Wednesday, 9 November 2011

Picks

Today on the radio I'm going to be previewing the visual arts line-up at next year's NZ International Festival of Arts. I was struck in 2010 by how much more Wellington's public galleries seem to be aligning their programming to the Festival than in previous years*, and that seems to be true of 2011 as well.

Te Papa is timing a refresh of 'Collecting Contemporary' for the start of the Festival, which will feature works by Karl Fritsch, Francis Upritchard and Martino Gamper from Gesamtkunsthandwerk, currently my 2011 show of the year.

City Gallery is unveiling 'The Obstinate Object: Contemporary NZ Sculpture', featuring new, recent and older work, including the single piece I am already most excited about seeing, Don Driver's Ritual**, which I've never seen in the flesh.

The Adam is showing series by four photographers: Kohei Yoshiyuki, Fiona Amundsen, John Lake and Simon Starling. I saw Starling's Autoxylopyrocycloboros (the work that will be at the Adam) at the Power Plant in Toronto in 2008, and was struck by how much Starling's practice reminds me of Michael Stevenson.

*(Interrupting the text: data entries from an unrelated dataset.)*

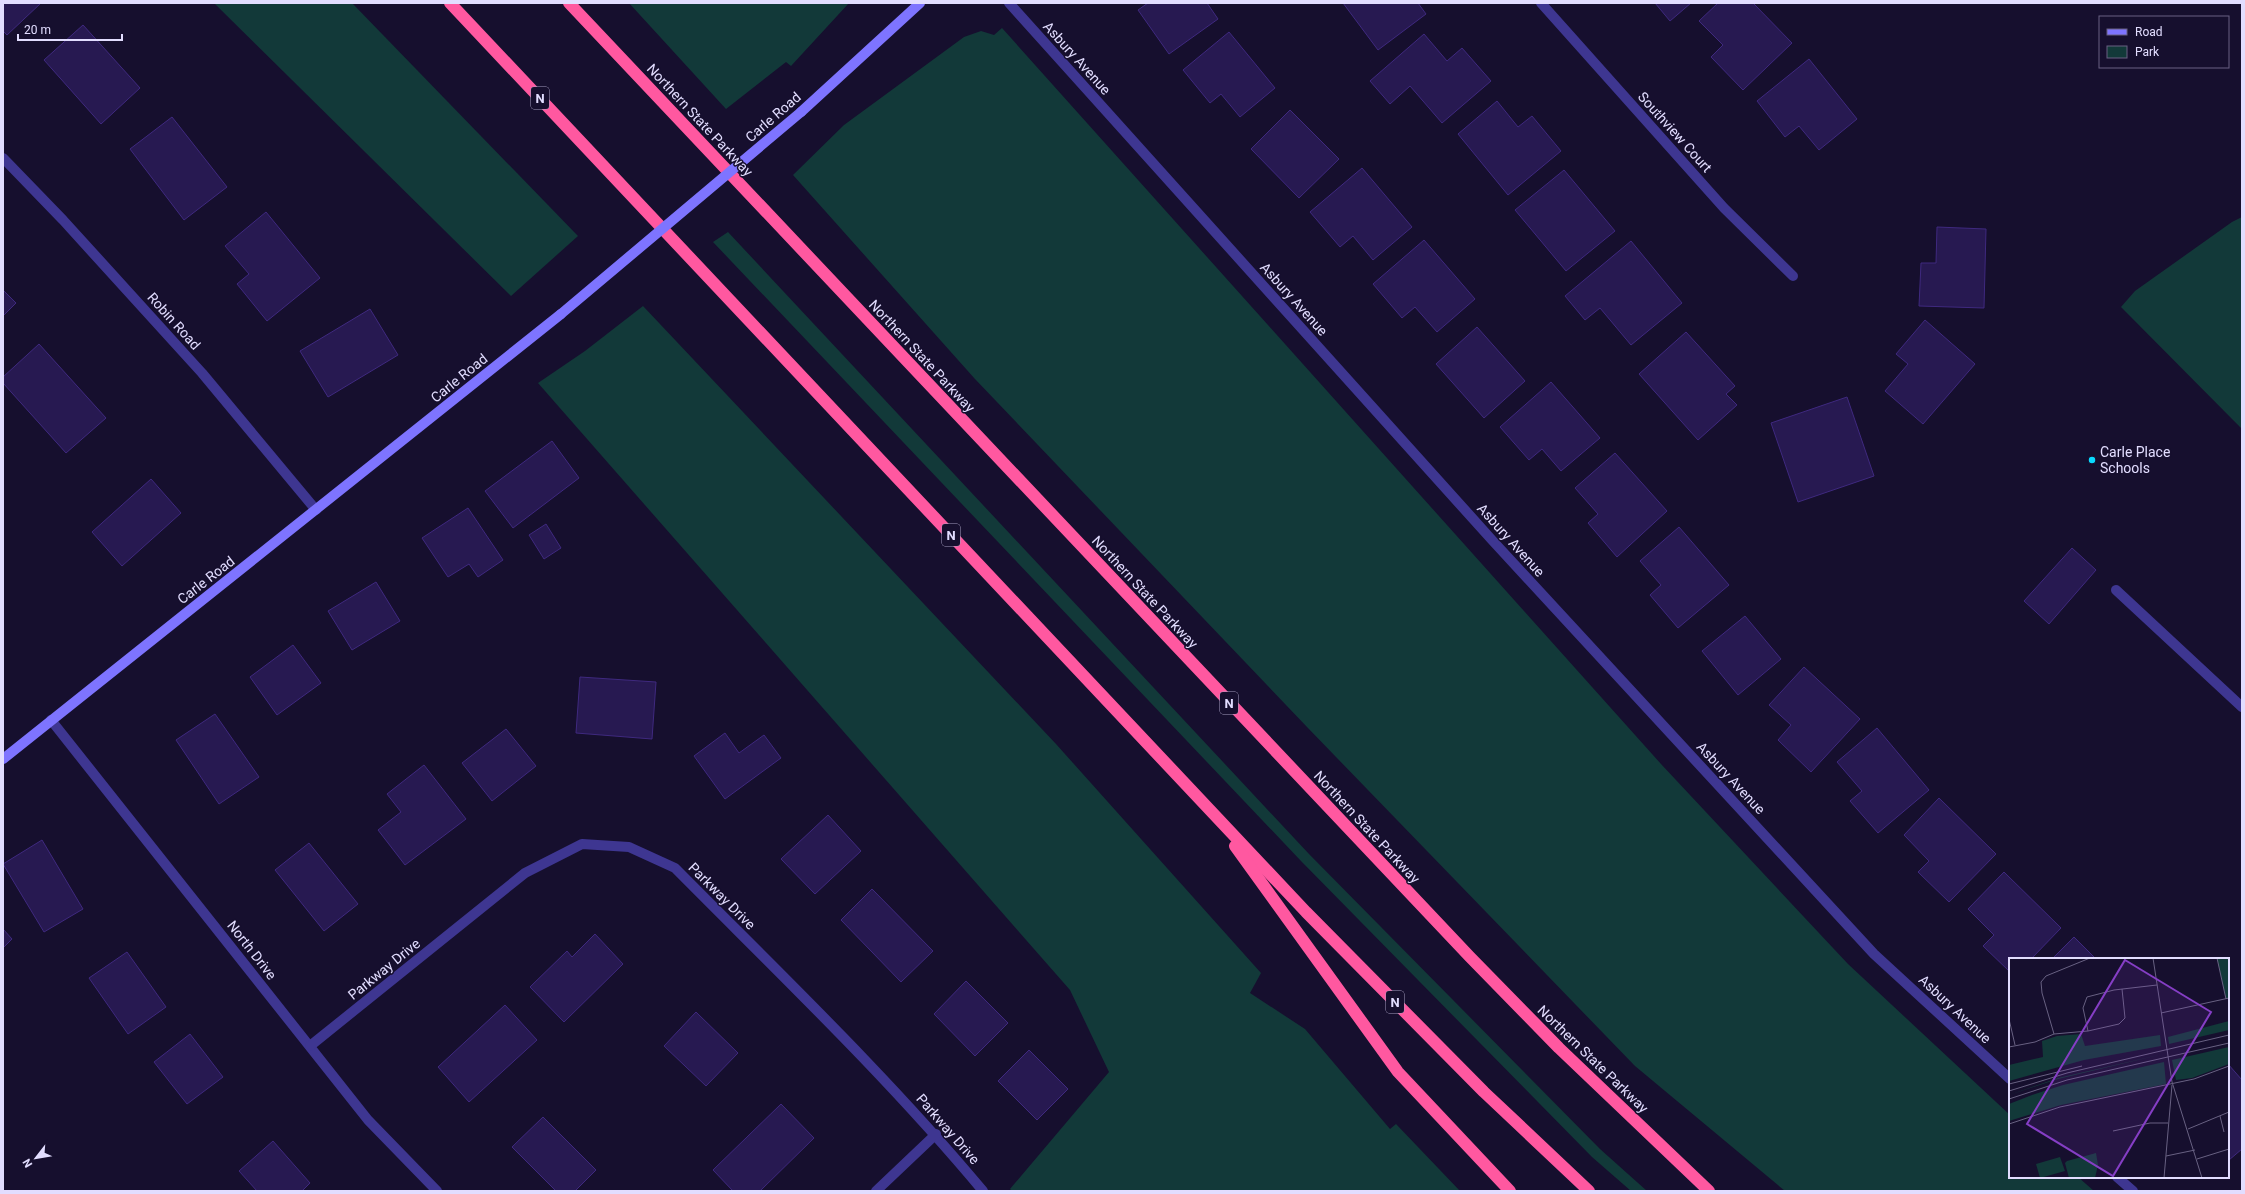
<svg xmlns="http://www.w3.org/2000/svg" width="2245" height="1194" font-family="Roboto,sans-serif">
	<style>
		.green { fill: #123939 }
		.building { fill: #271951; stroke: #3f297f }
		.lines { fill: none; stroke-linecap: round; stroke-linejoin: round }
		.lane { stroke: #3e3691; stroke-width: 10 }
		.street { stroke: #3e3691; stroke-width: 10 }
		.secondary { stroke: #7e74ff; stroke-width: 10 }
		.highway { stroke: #ff58a0; stroke-width: 12 }
		.secondary-bridge { stroke: #7e74ff; stroke-width: 10 }
		.poi-dot { fill: #09daff; stroke: #160f2e; stroke-width: 1.5 }
		.labels { text-anchor: middle; dominant-baseline: central; stroke-width: 3; stroke-linejoin: round; paint-order: stroke }
		.shield { fill: #160f2e; stroke: #a59fc0; stroke-width: 1 }
		.shield-label { font-size: 13px; font-weight: bold; fill: #e2ddff }
		.street-label { font-size: 14px; fill: #e2ddff; stroke: #160f2e }
		.poi-label { font-size: 14px; fill: #e2ddff; stroke: #160f2e; text-anchor: start }
		.inset-road { fill: none; stroke: #686182; stroke-width: 1 }
		.view { fill: #853ec5; fill-opacity: 0.15; stroke: #853ec5; stroke-width: 2 }
		.inset-edge { fill: none; stroke: #e2ddff; stroke-width: 2 }
	</style>
	<rect width="100%" height="100%" fill="#160f2e"/>
	<g class="green">
		<polygon points="214,3 352,3 578,236 511,296"/>
		<polygon points="629,3 849,3 791,66 786,62 726,109"/>
		<polygon points="1002,28 1661,764 1848,964 2010,1115 2010,1177 2078,1177 2094,1191 1785,1191 1635,1066 1307,727 975,379 793,175 844,125 964,37 981,31 994,35"/>
		<polygon points="2242,217 2242,429 2121,307 2135,291 2232,222"/>
		<polygon points="728,232 1309,854 1600,1149 1647,1191 1631,1191 1592,1157 1301,861 713,242"/>
		<polygon points="643,306 1056,744 1261,973 1250,993 1305,1029 1390,1129 1396,1124 1460,1191 1012,1191 1010,1189 1109,1072 1070,990 538,383 585,351"/>
	</g>
	<g class="building">
		<polygon points="3,3 41,3 7,35 3,31"/>
		<polygon points="1148,3 1207,3 1218,19 1169,54 1138,10"/>
		<polygon points="1343,3 1418,3 1426,14 1378,50"/>
		<polygon points="1655,3 1691,3 1670,21"/>
		<polygon points="1718,3 1753,3 1792,43 1743,90 1711,57 1723,45 1699,21"/>
		<polygon points="83,25 140,88 101,124 44,60"/>
		<polygon points="1229,32 1275,88 1240,117 1221,94 1210,103 1183,70"/>
		<polygon points="1424,34 1447,61 1462,48 1491,81 1442,123 1410,86 1390,104 1370,81"/>
		<polygon points="1809,59 1857,119 1819,150 1799,126 1785,137 1757,101"/>
		<polygon points="1497,101 1518,127 1532,116 1561,151 1508,195 1458,134"/>
		<polygon points="1290,110 1339,159 1299,198 1251,149"/>
		<polygon points="172,117 227,187 184,220 130,149"/>
		<polygon points="1362,168 1412,227 1373,260 1353,236 1340,247 1310,212"/>
		<polygon points="1564,170 1615,231 1566,271 1515,210"/>
		<polygon points="266,212 320,278 267,321 237,284 249,274 225,246"/>
		<polygon points="1937,227 1986,229 1984,308 1919,306 1921,263 1936,263"/>
		<polygon points="1424,240 1475,299 1437,332 1415,307 1402,318 1373,284"/>
		<polygon points="1631,241 1682,303 1631,345 1600,308 1585,320 1565,296"/>
		<polygon points="3,290 16,303 3,316"/>
		<polygon points="370,309 398,355 328,397 300,351"/>
		<polygon points="1925,320 1975,364 1923,424 1885,391 1908,364 1896,354"/>
		<polygon points="1477,327 1525,381 1484,418 1436,364"/>
		<polygon points="1686,332 1735,386 1726,394 1737,405 1698,440 1639,374"/>
		<polygon points="39,344 106,418 66,453 3,383 3,377"/>
		<polygon points="1551,382 1600,438 1561,471 1542,449 1529,460 1500,427"/>
		<polygon points="1847,397 1874,476 1798,502 1771,423"/>
		<polygon points="552,441 579,478 513,528 485,491"/>
		<polygon points="1615,453 1667,511 1617,557 1588,523 1598,514 1575,488"/>
		<polygon points="151,479 181,513 122,566 92,532"/>
		<polygon points="468,508 503,560 478,577 469,564 448,577 422,538"/>
		<polygon points="546,524 561,548 544,559 529,535"/>
		<polygon points="1679,527 1729,585 1678,628 1650,595 1661,585 1640,561"/>
		<polygon points="2072,548 2096,570 2049,624 2024,601"/>
		<polygon points="376,582 400,621 352,650 328,611"/>
		<polygon points="1745,616 1781,659 1738,695 1702,651"/>
		<polygon points="293,645 321,683 277,715 250,677"/>
		<polygon points="1804,667 1860,719 1811,772 1778,740 1791,725 1769,705"/>
		<polygon points="580,677 656,682 652,739 576,733"/>
		<polygon points="215,714 259,777 219,804 176,740"/>
		<polygon points="1877,728 1929,790 1878,833 1850,801 1862,791 1837,762"/>
		<polygon points="506,729 536,766 492,801 462,763"/>
		<polygon points="725,733 739,753 764,735 781,758 725,799 694,756"/>
		<polygon points="424,765 466,819 405,865 378,830 401,812 387,794"/>
		<polygon points="1939,798 1996,854 1949,902 1918,872 1929,861 1904,835"/>
		<polygon points="828,815 861,851 815,894 781,859"/>
		<polygon points="42,840 83,909 44,932 3,864"/>
		<polygon points="309,843 358,904 324,931 275,870"/>
		<polygon points="2004,872 2061,928 2031,959 2010,959 2010,972 1983,946 1994,935 1968,909"/>
		<polygon points="872,889 933,951 901,982 841,920"/>
		<polygon points="3,929 12,939 3,948"/>
		<polygon points="595,934 623,964 564,1022 530,987 567,951 572,957"/>
		<polygon points="2074,937 2096,959 2052,959"/>
		<polygon points="127,952 166,1007 128,1034 89,978"/>
		<polygon points="966,981 1008,1023 975,1056 934,1014"/>
		<polygon points="505,1005 537,1040 469,1102 438,1067"/>
		<polygon points="696,1012 738,1053 706,1086 664,1046"/>
		<polygon points="190,1034 223,1077 187,1104 154,1062"/>
		<polygon points="1029,1050 1068,1089 1037,1120 998,1081"/>
		<polygon points="2228,1064 2242,1080 2242,1149 2229,1160"/>
		<polygon points="781,1104 814,1138 760,1191 733,1191 713,1170"/>
		<polygon points="543,1117 596,1170 575,1191 556,1191 512,1147"/>
		<polygon points="273,1141 310,1183 302,1191 257,1191 239,1171"/>
	</g>
	<g class="lines">
		<polyline class="lane" points="2116,590 2242,707"/>
		<g class="street">
			<polyline points="1009,3 1492,540 1874,954 2010,1079"/>
			<polyline points="1541,3 1724,208 1793,276"/>
			<polyline points="3,158 63,220 202,373 316,510"/>
			<polyline points="51,720 368,1120 437,1191"/>
			<path d="M310 1046 525 873 582 844 629 847 675 868C780 974 888 1077 983 1191"/>
			<polyline points="2117,1177 2133,1191"/>
			<polyline points="876,1191 936,1134"/>
		</g>
		<g class="secondary">
			<polyline points="801,112 920,3"/>
			<polyline points="3,759 561,314"/>
		</g>
		<g class="highway">
			<polyline points="450,3 1306,912 1484,1092 1589,1191"/>
			<polyline points="569,3 1470,957 1559,1048 1709,1191"/>
			<polyline points="1235,846 1398,1072 1510,1191"/>
		</g>
		<polyline class="secondary-bridge" points="561,314 801,112"/>
	</g>
	<circle class="poi-dot" cx="2092" cy="460" r="4"/>
	<g class="labels">
		<g class="shield">
			<rect x="531" y="87" width="18" height="22" rx="3"/>
			<rect x="942" y="524" width="18" height="22" rx="3"/>
			<rect x="1220" y="692" width="18" height="22" rx="3"/>
			<rect x="1386" y="991" width="18" height="22" rx="3"/>
		</g>
		<g class="shield-label">
			<text x="540" y="98">N</text>
			<text x="951" y="535">N</text>
			<text x="1229" y="703">N</text>
			<text x="1395" y="1002">N</text>
		</g>
		<g class="street-label">
			<text transform="translate(1077 58) rotate(48)">Asbury Avenue</text>
			<text transform="translate(773 117) rotate(-41)">Carle Road</text>
			<text transform="translate(700 120) rotate(47)">Northern State Parkway</text>
			<text transform="translate(1675 132) rotate(48)">Southview Court</text>
			<text transform="translate(1294 299) rotate(48)">Asbury Avenue</text>
			<text transform="translate(174 321) rotate(48)">Robin Road</text>
			<text transform="translate(922 356) rotate(47)">Northern State Parkway</text>
			<text transform="translate(459 378) rotate(-39)">Carle Road</text>
			<text transform="translate(1511 540) rotate(48)">Asbury Avenue</text>
			<text transform="translate(206 580) rotate(-38)">Carle Road</text>
			<text transform="translate(1145 592) rotate(47)">Northern State Parkway</text>
			<text transform="translate(1731 778) rotate(47)">Asbury Avenue</text>
			<text transform="translate(1367 827) rotate(47)">Northern State Parkway</text>
			<text transform="translate(722 896) rotate(45)">Parkway Drive</text>
			<text transform="translate(252 950) rotate(52)">North Drive</text>
			<text transform="translate(384 969) rotate(-39)">Parkway Drive</text>
			<text transform="translate(1955 1009) rotate(43)">Asbury Avenue</text>
			<text transform="translate(1593 1059) rotate(44)">Northern State Parkway</text>
			<text transform="translate(948 1129) rotate(49)">Parkway Drive</text>
		</g>
		<g class="poi-label">
			<text x="2100" y="452">Carle Place<tspan x="2100" dy="16">Schools</tspan></text>
		</g>
	</g>
	<g transform="translate(2009 958)">
		<rect width="220" height="220" fill="#160f2e"/>
		<path d="M208 0H219L220 5V40L217 41ZM220 63V72L160 86 159 79ZM72 76 76 88 151 77 152 88 75 102 0 123V107L34 99 33 83 48 78ZM220 89V106L183 120 167 122 163 102ZM154 96 49 121 0 137 49 120ZM155 104 157 126 52 147 0 163V146L23 137 54 127ZM87 195 89 207 86 220H60L56 205 58 203ZM51 199 56 213 31 220 27 206Z" fill="#123939"/>
		<path class="inset-road" d="M144 0 163 124 193 220M208 0 217 41M152 55 220 40M0 61 6 87M79 73 74 50 78 39 105 32 148 27M45 76 33 35 32 24 37 18 81 0M0 89 26 84 45 76 79 73 110 66 116 60 113 31M0 126 73 108M0 133 58 115 220 77M0 141 58 122 220 85M211 158 215 174M0 166 51 149 185 121 220 108M179 171 220 154M104 173 141 165H159M157 198 186 192M188 201 220 191M155 220 163 127"/>
		<path class="view" d="M116 2 202 54 104 218 18 166Z"/>
		<rect width="220" height="220" class="inset-edge"/>
	</g>
	<rect width="2245" height="1194" fill="none" stroke="#e2ddff" stroke-width="8"/>
	<rect x="2099" y="16" width="130" height="52" fill="#160f2e" stroke="#686182"/>
	<rect x="2107" y="29" width="20" height="6" fill="#7e74ff" stroke="#686182"/>
	<text x="2135" y="36" font-size="12" fill="#e2ddff">Road</text>
	<rect x="2107" y="46" width="20" height="12" fill="#123939" stroke="#686182"/>
	<text x="2135" y="56" font-size="12" fill="#e2ddff">Park</text>
	<g transform="translate(36 1158) rotate(239)" stroke="#160f2e" stroke-width="3" paint-order="stroke">
	<path d="M0-3L7 15L0 10L-7 15Z" fill="#e2ddff"/>
	<text y="-6" font-size="11" font-weight="bold" text-anchor="middle" fill="#e2ddff">N</text>
	</g>
	<path d="M18 34v6h104v-6" fill="none" stroke="#e2ddff" stroke-width="2"/>
	<text x="24" y="34" font-size="12" fill="#e2ddff" stroke="#160f2e" stroke-width="3" paint-order="stroke">20 m</text>
</svg>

And the Dowse is showing Mexican artist Theresa Margolles' In the Air from 2003 alongside a new work commissioned for her visit to New Zealand. Margolles is my pick for the Festival. In the Air is very simple, on first glance (and glancing contact) - bubbles blown out into a gallery space that pop as they hit hard surfaces or land on wandering visitors.

The charge comes when you discover that the bubbles are blown using water that was previously used to wash down bodies - victims of violent crimes, drug overdoses, traffic accidents - in the Mexico City morgue. Even though the water has been sterilised, it still carries that taint of death and decay, turning the innocent bubbles into a somewhat grisly memento mori - a role they've played in Western painting for centuries.

It's the combination of the simplicity and the big reveal that I think will captivate people about this work. [My one concern is that there won't be enough bubbles to make the room seem fairytale like - please let there be enough bubbles.] Like Janet Cardiff's Forty-Part Motet - in my opinion the hit of the 2010 visual arts line-up - it's not a work you have to work hard to get. It's easily explained, but also easily experienced. I might sound like I'm being dismissive, but I'm actually being admiring; this kind of succinctness, of distillation, of directness, is relatively rare in contemporary art, but magical (or at the very least reaction-provoking) for the viewer, whatever their level of gallery-going experience.


*It's just as well I've never been an Angry Young Person, because that sentence makes me feel about forty.  
** Yeah - I'm most excited about the oldest work in the show. I was truly never an Angry Young Person.